**GIVEN INSTRUCTION**
From the records, keep only the lines that contain the string "FACE", matching case exactly, and copy each one.

------------------------------------

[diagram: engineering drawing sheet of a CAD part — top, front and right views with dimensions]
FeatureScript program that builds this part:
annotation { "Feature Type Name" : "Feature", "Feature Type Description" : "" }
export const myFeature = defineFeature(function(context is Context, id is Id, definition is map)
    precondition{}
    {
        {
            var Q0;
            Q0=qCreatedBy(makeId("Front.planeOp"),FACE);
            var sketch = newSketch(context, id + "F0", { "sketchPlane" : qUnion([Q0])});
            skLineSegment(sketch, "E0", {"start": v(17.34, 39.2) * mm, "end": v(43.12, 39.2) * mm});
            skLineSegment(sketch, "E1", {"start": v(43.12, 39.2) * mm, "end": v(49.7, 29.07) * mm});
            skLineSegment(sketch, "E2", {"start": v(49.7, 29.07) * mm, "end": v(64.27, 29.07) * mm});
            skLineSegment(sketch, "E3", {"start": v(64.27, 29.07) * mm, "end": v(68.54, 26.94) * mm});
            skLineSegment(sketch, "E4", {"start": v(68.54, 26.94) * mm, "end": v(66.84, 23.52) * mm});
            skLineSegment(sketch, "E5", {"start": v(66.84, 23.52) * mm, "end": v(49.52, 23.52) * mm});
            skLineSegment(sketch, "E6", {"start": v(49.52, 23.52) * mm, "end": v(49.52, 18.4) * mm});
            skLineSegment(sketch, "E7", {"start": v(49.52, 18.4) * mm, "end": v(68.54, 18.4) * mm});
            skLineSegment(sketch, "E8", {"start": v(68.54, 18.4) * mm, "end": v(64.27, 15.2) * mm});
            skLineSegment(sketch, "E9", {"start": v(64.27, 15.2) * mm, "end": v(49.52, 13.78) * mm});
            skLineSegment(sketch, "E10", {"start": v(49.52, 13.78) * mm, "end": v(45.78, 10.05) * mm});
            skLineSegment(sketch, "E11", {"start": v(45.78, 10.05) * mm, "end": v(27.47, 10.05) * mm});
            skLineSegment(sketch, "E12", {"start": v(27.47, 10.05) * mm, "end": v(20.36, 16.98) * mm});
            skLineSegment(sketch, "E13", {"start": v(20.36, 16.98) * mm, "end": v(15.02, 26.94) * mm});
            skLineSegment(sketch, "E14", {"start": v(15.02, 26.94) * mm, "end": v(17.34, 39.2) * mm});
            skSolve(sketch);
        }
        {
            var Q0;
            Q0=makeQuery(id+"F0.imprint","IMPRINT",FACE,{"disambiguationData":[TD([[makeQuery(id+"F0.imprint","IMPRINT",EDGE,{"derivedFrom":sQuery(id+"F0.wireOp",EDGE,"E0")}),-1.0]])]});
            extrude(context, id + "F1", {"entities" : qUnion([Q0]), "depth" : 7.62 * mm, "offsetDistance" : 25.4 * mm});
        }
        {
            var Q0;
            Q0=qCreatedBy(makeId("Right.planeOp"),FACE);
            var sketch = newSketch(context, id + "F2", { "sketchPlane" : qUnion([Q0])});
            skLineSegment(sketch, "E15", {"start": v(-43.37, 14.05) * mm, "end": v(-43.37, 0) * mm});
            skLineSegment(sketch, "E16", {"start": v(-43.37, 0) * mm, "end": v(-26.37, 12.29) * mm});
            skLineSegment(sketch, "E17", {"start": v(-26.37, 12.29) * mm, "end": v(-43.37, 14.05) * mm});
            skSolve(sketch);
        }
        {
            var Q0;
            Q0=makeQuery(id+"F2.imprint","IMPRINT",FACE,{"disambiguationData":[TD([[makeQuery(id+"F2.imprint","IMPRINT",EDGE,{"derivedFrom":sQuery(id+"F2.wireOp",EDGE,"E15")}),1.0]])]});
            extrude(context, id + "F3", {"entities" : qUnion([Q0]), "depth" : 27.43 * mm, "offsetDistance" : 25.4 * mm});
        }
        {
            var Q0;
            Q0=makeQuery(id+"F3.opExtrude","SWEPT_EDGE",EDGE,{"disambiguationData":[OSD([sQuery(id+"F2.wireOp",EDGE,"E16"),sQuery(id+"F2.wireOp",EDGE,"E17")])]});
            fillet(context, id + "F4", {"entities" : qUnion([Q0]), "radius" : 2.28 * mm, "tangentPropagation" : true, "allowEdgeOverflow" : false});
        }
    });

------------------------------------

**EXERCISE SOLUTION**
            Q0=qCreatedBy(makeId("Front.planeOp"),FACE);
            Q0=makeQuery(id+"F0.imprint","IMPRINT",FACE,{"disambiguationData":[TD([[makeQuery(id+"F0.imprint","IMPRINT",EDGE,{"derivedFrom":sQuery(id+"F0.wireOp",EDGE,"E0")}),-1.0]])]});
            Q0=qCreatedBy(makeId("Right.planeOp"),FACE);
            Q0=makeQuery(id+"F2.imprint","IMPRINT",FACE,{"disambiguationData":[TD([[makeQuery(id+"F2.imprint","IMPRINT",EDGE,{"derivedFrom":sQuery(id+"F2.wireOp",EDGE,"E15")}),1.0]])]});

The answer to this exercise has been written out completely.